**QUESTIONS:**
[A] Please transcribe a passage from the Grindhouse review below word for word. Begin at the words "The complete double" and stop after "and Jason Eisener.".
[B] In the Grindhouse review below, how many people were at the opening night screening the reviewer attended in Chicago?

**DOCUMENT SEGMENT:**
◇ ◇ ◇ ◇ ◇ ◇ ◇

Grindhouse - Limited EditionOverview -
Two of the best genre filmmakers of a generation join forces for a mammoth-sized cinematic excursion into schlock, horror, and high-octane exploitation filmmaking - Quentin Tarantino and Robert Rodriguez’s Grindhouse. This fan-favorite cinematic event picks up a new deluxe Limited Edition release from Australia’s Via Vision offering up the full cinematic event and both extended versions of Planet Terror and Death Proof complete with hours of exciting extrafeatures. Highly Recommended.
The complete double feature experience from Robert Rodriguez and Quentin Tarantino in a 4-disc Limited Edition 3D Lenticular Hardcase.
Includes the Theatrical and Extended versions of the films, a bonus disc of special features, plus art cards!
Acclaimed directors Robert Rodriguez and Quentin Tarantino pay tribute to exploitation cinema in this epic double feature. With all star casts including Rose McGowan, Josh Brolin, Kurt Russell and Rosario Dawson, and featuring fictitious exploitation trailers directed by Rodriguez, Rob Zombie, Edgar Wright, Eli Roth, and Jason Eisener.
Storyline: Our Reviewer's Take
Some movies are more memorable for the experience of seeing them rather than the movies themselves. A throwback experience like Grindhouse from Robert Rodriguez and Quentin Tarantino could have precariously slipped into kitsch but managed to recreate a cinematic experience of a bygone era while staying true to the filmmakers' tendencies and finding a fun original tone to their respective features. Audiences just didn’t know what to expect, or if they had expectations, they got something completely different.
I saw this when it hit theaters opening night in 2007 on the biggest screen I could find in Chicago… and I was one of five people there. For a primetime opening night screening for two back-to-back films from two of the hottest directors of a generation, that was a shockingly small audience. Before it was over there would be two walkouts. Judging from the overheard conversations, of the three that made it to the end I might have been the only one who enjoyed it. But then I also knew what I was getting myself into.
Part of the issue, I think, that plagued this film’s financial reception was the simple fact that people didn’t “get” what the grindhouse experience was all about. It’s not just the quality of the film itself, or the condition of the print, or how sleazy the genre is, it’s also a feeling, a vibe, an atmosphere, and if you were at the right/wrong theater even a smell. In my youth I saw plenty of rough double features in some pretty dingy Detroit area theaters. These were the kind of screening rooms you weren’t sure if you’d be able to leave because the floor was so sticky with spilled soda (or at least that’s what you hoped it was). My most memorable one of these was when someone was screening their tattered personal 35mm prints of Alien and Predator and they were in rough barely watchable shape but half the seats were broken, the popcorn was stale, the soda was flat, and by God in heaven, I hope no one ate any of the hotdogs at that place! So going into Grindhouse I kinda knew what to expect and as a three-hour-plus experience I enjoyed it, but I didn’t love it. I didn't start to love the films themselves and the original theatrical experience until repeat viewings on DVD and Blu-ray.

◇ ◇ ◇ ◇ ◇ ◇ ◇

**INFORMATION:**
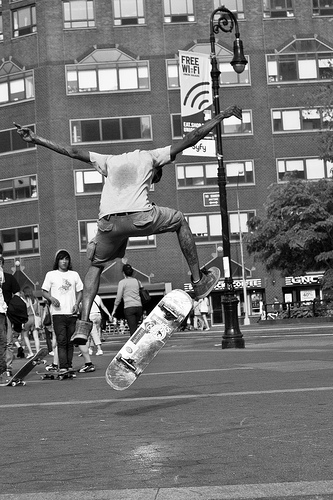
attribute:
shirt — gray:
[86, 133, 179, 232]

◇ ◇ ◇ ◇ ◇ ◇ ◇

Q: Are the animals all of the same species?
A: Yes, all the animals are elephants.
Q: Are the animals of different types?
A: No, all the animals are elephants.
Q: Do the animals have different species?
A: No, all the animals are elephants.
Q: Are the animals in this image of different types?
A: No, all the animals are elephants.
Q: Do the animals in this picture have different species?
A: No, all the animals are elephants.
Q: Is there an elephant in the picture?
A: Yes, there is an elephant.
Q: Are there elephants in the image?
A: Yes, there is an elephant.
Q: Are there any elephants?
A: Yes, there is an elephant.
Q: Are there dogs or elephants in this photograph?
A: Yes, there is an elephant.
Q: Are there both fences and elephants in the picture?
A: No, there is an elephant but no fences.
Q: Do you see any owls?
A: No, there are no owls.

◇ ◇ ◇ ◇ ◇ ◇ ◇

**REPLIES:**
[A]
The complete double feature experience from Robert Rodriguez and Quentin Tarantino in a 4-disc Limited Edition 3D Lenticular Hardcase.
Includes the Theatrical and Extended versions of the films, a bonus disc of special features, plus art cards!
Acclaimed directors Robert Rodriguez and Quentin Tarantino pay tribute to exploitation cinema in this epic double feature. With all star casts including Rose McGowan, Josh Brolin, Kurt Russell and Rosario Dawson, and featuring fictitious exploitation trailers directed by Rodriguez, Rob Zombie, Edgar Wright, Eli Roth, and Jason Eisener.

[B] Five people, counting the reviewer.